I freeze mid-decorating. He notices. “What?”

“Nothing,” I squeak.

He narrows his eyes. He knows exactly what.

“Here,” I say quickly, reaching for gumdrops. “Roof tiles.”

We lean over the house together, shoulders bumping. His forearm brushes mine. He smells like pine and warmth and everything dangerous to my sanity.

“Ethan,” I whisper when my hand accidentally bumps his for the fifth time.

“Yeah?”

“We’re supposed to be focusing.”

“I am.”

But he’s looking at me, not the gingerbread. Heat blooms low in my belly. I force myself to attach another gumdrop. It falls off immediately. Ethan picks it up and sticks it back on. “There.”

“You fixed it.”

“For now,” he says, eyes lingering on mine a few seconds too long.
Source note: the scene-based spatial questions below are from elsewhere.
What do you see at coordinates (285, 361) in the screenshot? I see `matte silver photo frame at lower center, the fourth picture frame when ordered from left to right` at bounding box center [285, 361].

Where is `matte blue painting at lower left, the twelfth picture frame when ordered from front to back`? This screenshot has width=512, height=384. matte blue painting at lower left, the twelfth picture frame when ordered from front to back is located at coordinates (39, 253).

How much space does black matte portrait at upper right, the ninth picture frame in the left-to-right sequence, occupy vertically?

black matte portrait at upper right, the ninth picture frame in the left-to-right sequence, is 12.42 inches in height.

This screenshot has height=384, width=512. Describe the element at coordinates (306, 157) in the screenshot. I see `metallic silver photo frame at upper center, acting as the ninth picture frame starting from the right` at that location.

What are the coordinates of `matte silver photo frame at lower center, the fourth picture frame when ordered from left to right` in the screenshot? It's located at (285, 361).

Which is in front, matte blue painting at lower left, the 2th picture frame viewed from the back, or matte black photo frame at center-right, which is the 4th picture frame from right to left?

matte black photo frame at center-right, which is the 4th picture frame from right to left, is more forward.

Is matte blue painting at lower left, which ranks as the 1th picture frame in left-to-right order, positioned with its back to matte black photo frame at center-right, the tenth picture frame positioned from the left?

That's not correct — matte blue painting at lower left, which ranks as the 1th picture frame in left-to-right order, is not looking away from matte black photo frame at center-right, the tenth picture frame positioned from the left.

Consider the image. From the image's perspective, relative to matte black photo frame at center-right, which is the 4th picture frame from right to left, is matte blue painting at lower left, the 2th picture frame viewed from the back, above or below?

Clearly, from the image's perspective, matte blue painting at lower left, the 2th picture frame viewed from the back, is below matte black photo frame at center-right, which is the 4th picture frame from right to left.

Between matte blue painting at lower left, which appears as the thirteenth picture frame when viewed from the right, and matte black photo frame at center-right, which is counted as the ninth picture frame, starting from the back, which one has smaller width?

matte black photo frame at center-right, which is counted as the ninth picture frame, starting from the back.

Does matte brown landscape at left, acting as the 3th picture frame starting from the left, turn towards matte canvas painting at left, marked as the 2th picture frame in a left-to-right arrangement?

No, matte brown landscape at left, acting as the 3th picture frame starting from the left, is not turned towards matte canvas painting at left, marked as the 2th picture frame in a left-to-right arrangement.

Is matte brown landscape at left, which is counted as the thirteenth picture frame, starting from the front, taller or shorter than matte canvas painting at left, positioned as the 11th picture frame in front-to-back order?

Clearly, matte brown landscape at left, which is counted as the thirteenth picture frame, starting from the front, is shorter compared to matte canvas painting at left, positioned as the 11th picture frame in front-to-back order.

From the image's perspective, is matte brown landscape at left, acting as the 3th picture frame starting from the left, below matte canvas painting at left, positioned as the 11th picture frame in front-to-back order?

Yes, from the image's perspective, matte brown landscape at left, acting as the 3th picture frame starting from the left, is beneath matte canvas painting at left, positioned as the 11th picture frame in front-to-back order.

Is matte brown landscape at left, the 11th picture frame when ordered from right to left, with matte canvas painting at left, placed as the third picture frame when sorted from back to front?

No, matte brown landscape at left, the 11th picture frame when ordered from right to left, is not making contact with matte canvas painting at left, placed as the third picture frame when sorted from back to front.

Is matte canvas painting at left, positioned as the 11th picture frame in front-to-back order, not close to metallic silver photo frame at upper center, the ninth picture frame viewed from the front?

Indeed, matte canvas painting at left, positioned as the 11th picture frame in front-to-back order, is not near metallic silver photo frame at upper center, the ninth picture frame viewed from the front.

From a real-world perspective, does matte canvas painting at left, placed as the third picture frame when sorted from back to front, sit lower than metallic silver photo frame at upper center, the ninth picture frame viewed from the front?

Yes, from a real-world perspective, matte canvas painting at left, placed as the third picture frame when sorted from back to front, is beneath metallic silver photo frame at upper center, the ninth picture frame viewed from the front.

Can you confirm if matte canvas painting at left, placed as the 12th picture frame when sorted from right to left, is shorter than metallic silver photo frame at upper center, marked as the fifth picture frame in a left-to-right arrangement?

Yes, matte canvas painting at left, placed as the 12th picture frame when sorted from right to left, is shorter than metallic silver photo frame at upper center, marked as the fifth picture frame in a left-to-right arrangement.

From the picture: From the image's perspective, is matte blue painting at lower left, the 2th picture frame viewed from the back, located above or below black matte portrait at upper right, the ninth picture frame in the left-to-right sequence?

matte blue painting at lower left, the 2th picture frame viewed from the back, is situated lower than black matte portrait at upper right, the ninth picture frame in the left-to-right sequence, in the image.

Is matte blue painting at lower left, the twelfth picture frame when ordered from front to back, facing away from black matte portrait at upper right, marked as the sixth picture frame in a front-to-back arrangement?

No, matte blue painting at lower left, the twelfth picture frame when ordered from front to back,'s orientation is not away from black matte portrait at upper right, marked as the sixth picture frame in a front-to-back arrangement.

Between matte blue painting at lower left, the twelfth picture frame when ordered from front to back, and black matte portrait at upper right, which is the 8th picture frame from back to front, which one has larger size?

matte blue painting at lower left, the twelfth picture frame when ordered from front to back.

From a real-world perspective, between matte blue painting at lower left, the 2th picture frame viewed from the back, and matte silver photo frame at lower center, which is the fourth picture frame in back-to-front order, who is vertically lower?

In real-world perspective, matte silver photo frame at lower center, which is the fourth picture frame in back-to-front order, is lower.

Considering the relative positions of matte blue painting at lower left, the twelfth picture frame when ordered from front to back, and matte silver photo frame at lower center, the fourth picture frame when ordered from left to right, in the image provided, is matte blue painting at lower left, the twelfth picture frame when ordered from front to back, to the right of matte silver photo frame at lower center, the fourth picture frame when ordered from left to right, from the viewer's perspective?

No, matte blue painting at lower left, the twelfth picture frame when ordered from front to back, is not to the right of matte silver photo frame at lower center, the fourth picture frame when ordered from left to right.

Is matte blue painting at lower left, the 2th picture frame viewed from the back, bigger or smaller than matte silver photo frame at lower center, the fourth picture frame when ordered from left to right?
Is he talking about the house? Or … us?

We finish just as the judges pass by. Our cabin looks crooked, slightly melted, a little too glittery thanks to Ethan. But it’s ours.

When we step back to admire it, he slides a warm hand to the small of my back, thumb moving in a slow circle through the fabric of my sweater. It’s the simplest touch. But it lights me up from the inside out.

“We make a good team,” he says quietly.

I swallow hard. “Yeah. We do.”

And for the first time all day, I stop worrying about the end of the week. About what’s real. About what’s pretend.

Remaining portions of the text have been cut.